Surgery and procedures for joint and back pain more prevalent in certain regions in Ireland, RCSI study finds
A new study, led by researchers at RCSI, has found that patients living in certain geographical regions were more likely to receive knee and hip replacements, and much more likely to receive surgical procedures and injections for low back pain.
The research paper, from the HRB Centre for Primary Care Research based in RCSI, is a cross-sectional study of public health data spanning five years (2012 - 2016) collected from 36 public hospitals across the Republic of Ireland.
The study explored geographical variation across six of the most common and costly musculoskeletal surgical procedures conducted in public hospitals – hip fracture repair, hip and knee replacement, knee arthroscopy (internal scope of the knee) spinal surgery and spinal injections.
The research team, led by Dr Mary Walsh, Clinical Research Fellow, looked at area-level factors that might explain geographic variation for musculoskeletal surgeries including the rate of unemployment in an area, what proportion of the area’s population live in towns and cities, and whether areas had long waiting lists for relevant specialists. The findings showed that hospitals in regions with high employment rates experience higher rates of knee and hip replacements. The research also found areas with larger urban populations had lower hip replacement rates.

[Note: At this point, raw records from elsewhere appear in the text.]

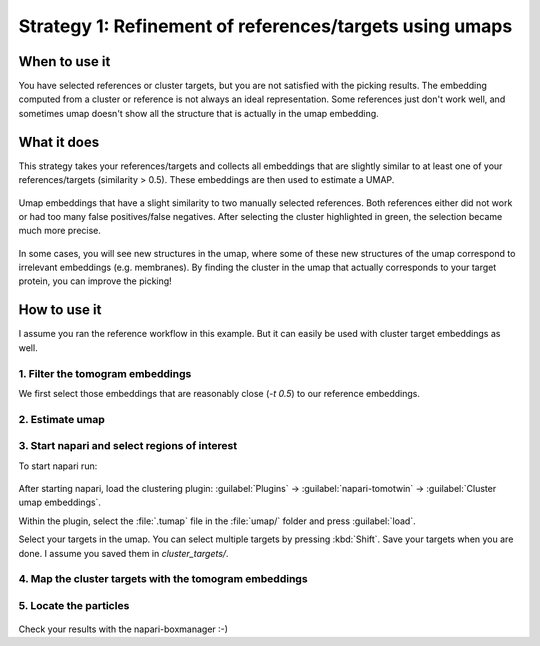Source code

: Strategy 1: Refinement of references/targets using umaps
========================================================

When to use it
--------------

You have selected references or cluster targets, but you are not satisfied with the picking results. The embedding computed from a cluster or reference is not always an ideal representation. Some references just don't work well, and sometimes umap doesn't show all the structure that is actually in the umap embedding.

What it does
------------

This strategy takes your references/targets and collects all embeddings that are slightly similar to at least one of your references/targets (similarity > 0.5). These embeddings are then used to estimate a UMAP.

.. figure:: ../img/strategies/ref_refinement.png
   :width: 600
   :align: center

   Umap embeddings that have a slight similarity to two manually selected references. Both references either did not work or had too many false positives/false negatives. After selecting the cluster highlighted in green, the selection became much more precise.

In some cases, you will see new structures in the umap, where some of these new structures of the umap correspond to irrelevant embeddings (e.g. membranes). By finding the cluster in the umap that actually corresponds to your target protein, you can improve the picking!

How to use it
-------------

I assume you ran the reference workflow in this example. But it can easily be used with cluster target embeddings as well.

1. Filter the tomogram embeddings
^^^^^^^^^^^^^^^^^^^^^^^^^^^^^^^^^

We first select those embeddings that are reasonably close (`-t 0.5`) to our reference embeddings.

 .. prompt:: bash $

    tomotwin_tools.py filter_embedding -i embed/tomo_embeddings.temb -m map/map.tmap -t 0.5 -o filter/ --lower --concat

2. Estimate umap
^^^^^^^^^^^^^^^^

 .. prompt:: bash $

    tomotwin_tools.py umap -i filter/tomo_embeddings_filtered_allrefs.temb -o umap/


3. Start napari and select regions of interest
^^^^^^^^^^^^^^^^^^^^^^^^^^^^^^^^^^^^^^^^^^^^^^

To start napari run:

 .. prompt:: bash $

    napari tomo/tomo.mrc umap/tomo_embeddings_filtered_allrefs_label_mask.mrci

After starting napari, load the clustering plugin: :guilabel:`Plugins` -> :guilabel:`napari-tomotwin` -> :guilabel:`Cluster umap embeddings`.

Within the plugin, select the :file:`.tumap` file in the :file:`umap/` folder and press :guilabel:`load`.

Select your targets in the umap. You can select multiple targets by pressing :kbd:`Shift`. Save your targets when you are done. I assume you saved them in `cluster_targets/`.

4. Map the cluster targets with the tomogram embeddings
^^^^^^^^^^^^^^^^^^^^^^^^^^^^^^^^^^^^^^^^^^^^^^^^^^^^^^^

 .. prompt:: bash $

    tomotwin_map.py distance -r cluster_targets/cluster_targets.temb -v embed/tomo_embeddings.temb -o map_cluster/


5. Locate the particles
^^^^^^^^^^^^^^^^^^^^^^^

 .. prompt:: bash $

    tomotwin_locate.py findmax -m map_cluster/map.tmap -o locate_refined/


Check your results with the napari-boxmanager :-)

Data showed that spinal injections (for back pain management) were being administered in a small number of areas in Ireland at rate three times higher than the average. Higher rates of spinal injections were associated with lower numbers of people on long waiting lists for relevant specialities.
The study’s findings in relation to hip replacements is consistent with the findings of several similar studies from the UK, Europe and the US. These studies also show hip replacement rates are higher in rural areas and low in larger urban cities.

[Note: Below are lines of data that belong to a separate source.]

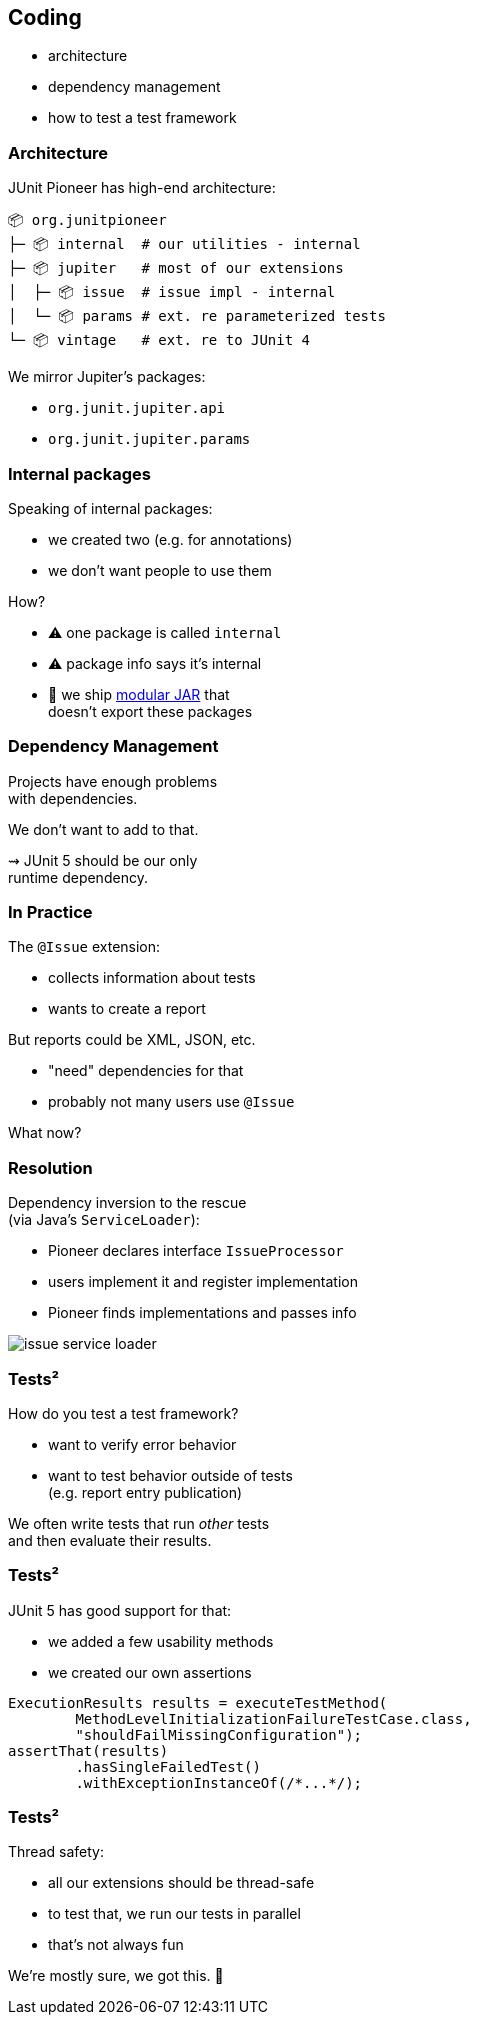== Coding

* architecture
* dependency management
* how to test a test framework

=== Architecture

JUnit Pioneer has high-end architecture:

```sh
📦 org.junitpioneer
├─ 📦 internal  # our utilities - internal
├─ 📦 jupiter   # most of our extensions
│  ├─ 📦 issue  # issue impl - internal
│  └─ 📦 params # ext. re parameterized tests
└─ 📦 vintage   # ext. re to JUnit 4
```

We mirror Jupiter's packages:

* `org.junit.jupiter.api`
* `org.junit.jupiter.params`

=== Internal packages

Speaking of internal packages:

* we created two (e.g. for annotations)
* we don't want people to use them

How?

* ⚠️ one package is called `internal`
* ⚠️ package info says it's internal
* 🛑 we ship https://nipafx.dev/java-module-system-tutorial/[modular JAR] that +
  doesn't export these packages

////

=== More Architecture

To make navigation easier, +
we also have rules for:

* naming classes
* organizing top-level types +
  (e.g. repeatable annotations)
* how to use Jupiter's `Namespace`

No rocket science, but need to be upheld.

////

=== Dependency Management

Projects have enough problems +
with dependencies.

We don't want to add to that.

⇝ JUnit 5 should be our only +
runtime dependency.

=== In Practice

The `@Issue` extension:

* collects information about tests
* wants to create a report

But reports could be XML, JSON, etc.

* "need" dependencies for that
* probably not many users use `@Issue`

What now?

=== Resolution

Dependency inversion to the rescue +
(via Java's `ServiceLoader`):

* Pioneer declares interface `IssueProcessor`
* users implement it and register implementation
* Pioneer finds implementations and passes info

image::images/issue-service-loader.png[role="diagram"]

=== Tests²

How do you test a test framework?

* want to verify error behavior
* want to test behavior outside of tests +
  (e.g. report entry publication)

We often write tests that run _other_ tests +
and then evaluate their results.

=== Tests²

JUnit 5 has good support for that:

* we added a few usability methods
* we created our own assertions

```java
ExecutionResults results = executeTestMethod(
	MethodLevelInitializationFailureTestCase.class,
	"shouldFailMissingConfiguration");
assertThat(results)
	.hasSingleFailedTest()
	.withExceptionInstanceOf(/*...*/);
```

=== Tests²

Thread safety:

* all our extensions should be thread-safe
* to test that, we run our tests in parallel
* that's not always fun

We're mostly sure, we got this. 😬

Commenting on the findings of the study, Dr Mary Walsh, said: “This study is the first of its kind in Ireland examining public health data to understand the factors that influence the rate of musculoskeletal surgical procedures in Ireland. It provides a national picture of procedures conducted through publicly funded hospitals in Ireland using a very large dataset, known to have good coverage and accuracy.
“Surgical procedures for common joint and spine issues are generally reserved for cases where there is clear immediate need, or where other options like physiotherapy have been exhausted.”
She added: “In keeping with growing evidence in favour of medical management, knee arthroscopy rates in Ireland are falling. Of concern, we found very high levels of variation across procedures used to treat lumbar degenerative disease.
“Further research is needed to explore the reasons for very high rates of spinal injections in particular areas in Ireland. Future work should also evaluate service changes that have the potential to reduce variation in musculoskeletal procedure rates, including the development of multi-disciplinary triage clinics.”
Reflecting on the results Darrin Morrissey, Chief Executive at the Health Research Board (HRB) said: “This study reveals regional trends in the provision of surgery and procedures for joint and back pain in Ireland for the first time. It reinforces the importance of having robust data available to identify trends and inform decision-making in relation to health service delivery.”
The full research paper is published in the current edition of BMJ Open.